DIRECTIONS – Please repeat exactly the line containing "nose: (391, 329)" and each line after it in the records below, through the last.

◆ ◆ ◆

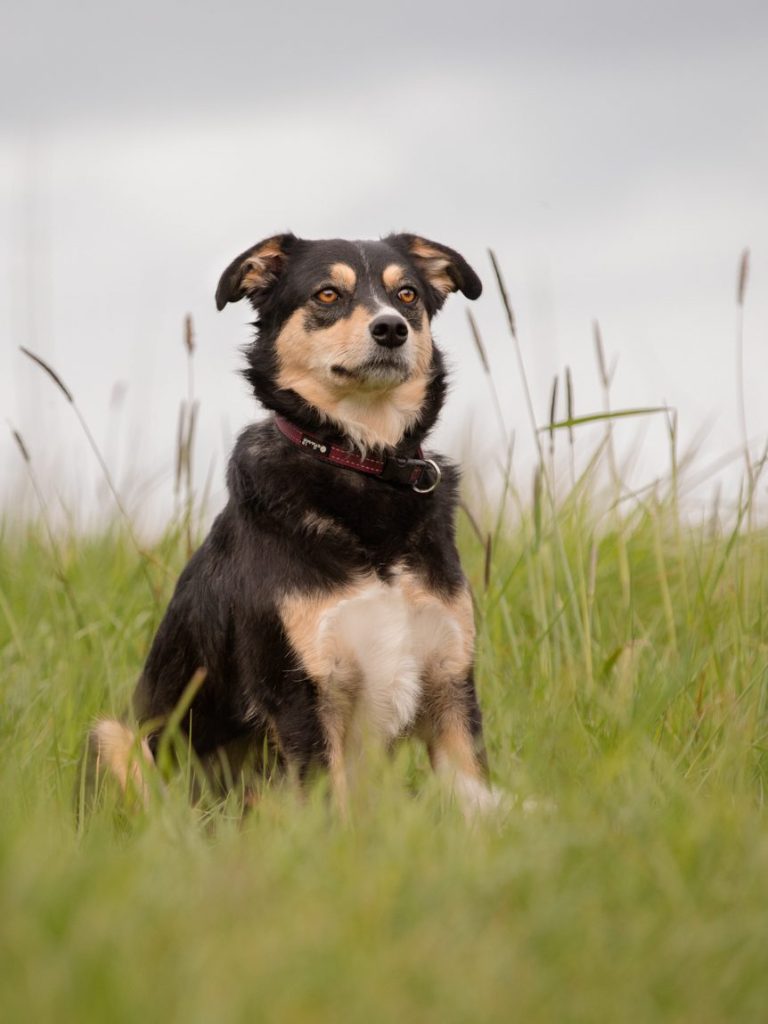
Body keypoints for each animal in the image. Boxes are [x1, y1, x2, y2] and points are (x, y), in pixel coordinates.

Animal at [91, 230, 505, 815]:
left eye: (406, 295)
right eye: (328, 294)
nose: (391, 329)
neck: (361, 461)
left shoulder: (451, 681)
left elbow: (474, 797)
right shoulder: (299, 692)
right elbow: (329, 809)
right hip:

◆ ◆ ◆

RESPONSE TO THIS EXERCISE –
nose: (391, 329)
neck: (361, 461)
left shoulder: (451, 681)
left elbow: (474, 797)
right shoulder: (299, 692)
right elbow: (329, 809)
right hip:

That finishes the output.